- [What you have to do]
Please restate, word for word, the lines below that begin at the one with "left elbow: (626, 607)" and end at the one with "right back paw: (972, 706)". Leave out all other lines.

##### Records

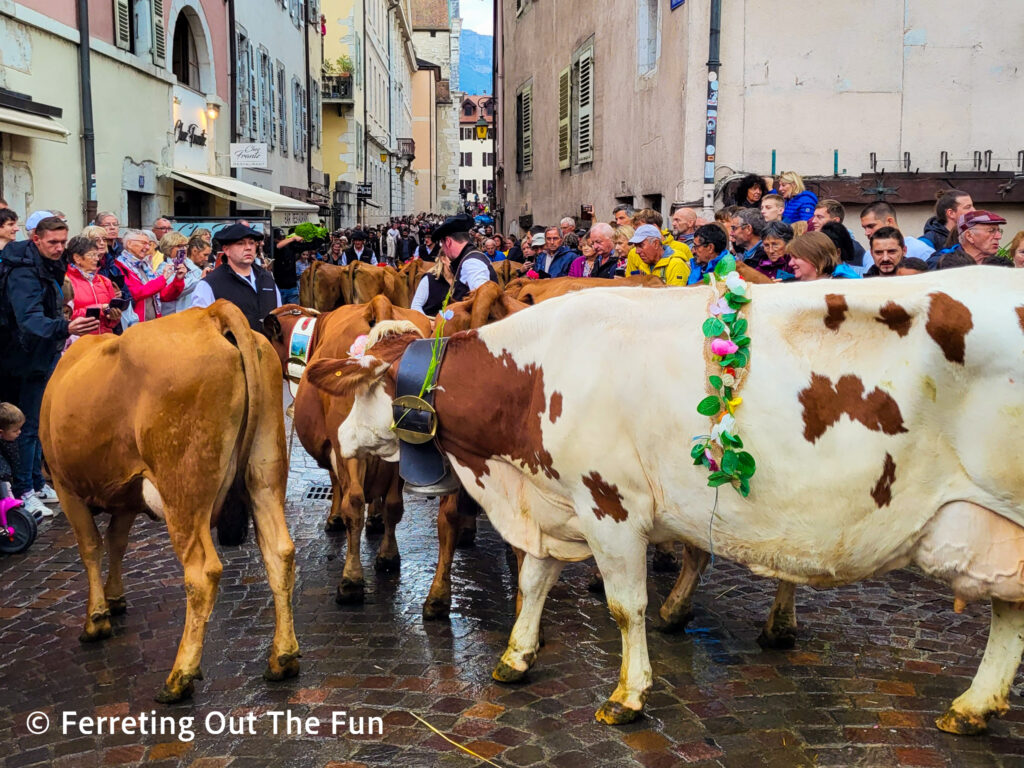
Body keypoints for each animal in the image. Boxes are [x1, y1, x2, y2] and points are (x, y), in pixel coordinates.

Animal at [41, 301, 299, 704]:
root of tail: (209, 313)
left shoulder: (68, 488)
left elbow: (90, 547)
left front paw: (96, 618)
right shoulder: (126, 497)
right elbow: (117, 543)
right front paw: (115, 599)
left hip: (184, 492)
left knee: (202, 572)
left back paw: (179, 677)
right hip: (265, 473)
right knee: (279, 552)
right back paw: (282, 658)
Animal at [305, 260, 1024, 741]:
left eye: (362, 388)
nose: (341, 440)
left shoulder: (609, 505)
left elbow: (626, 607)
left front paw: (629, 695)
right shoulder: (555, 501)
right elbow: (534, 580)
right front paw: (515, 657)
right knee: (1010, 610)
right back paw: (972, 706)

##########
##### Records

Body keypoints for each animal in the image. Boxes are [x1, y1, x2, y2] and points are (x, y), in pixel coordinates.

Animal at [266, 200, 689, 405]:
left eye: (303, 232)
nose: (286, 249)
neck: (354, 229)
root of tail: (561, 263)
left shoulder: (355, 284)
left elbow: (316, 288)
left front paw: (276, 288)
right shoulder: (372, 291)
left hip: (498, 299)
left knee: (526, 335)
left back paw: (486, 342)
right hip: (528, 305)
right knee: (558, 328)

##########

- [Exercise response]
left elbow: (626, 607)
left front paw: (629, 695)
right shoulder: (555, 501)
right elbow: (534, 580)
right front paw: (515, 657)
right knee: (1010, 610)
right back paw: (972, 706)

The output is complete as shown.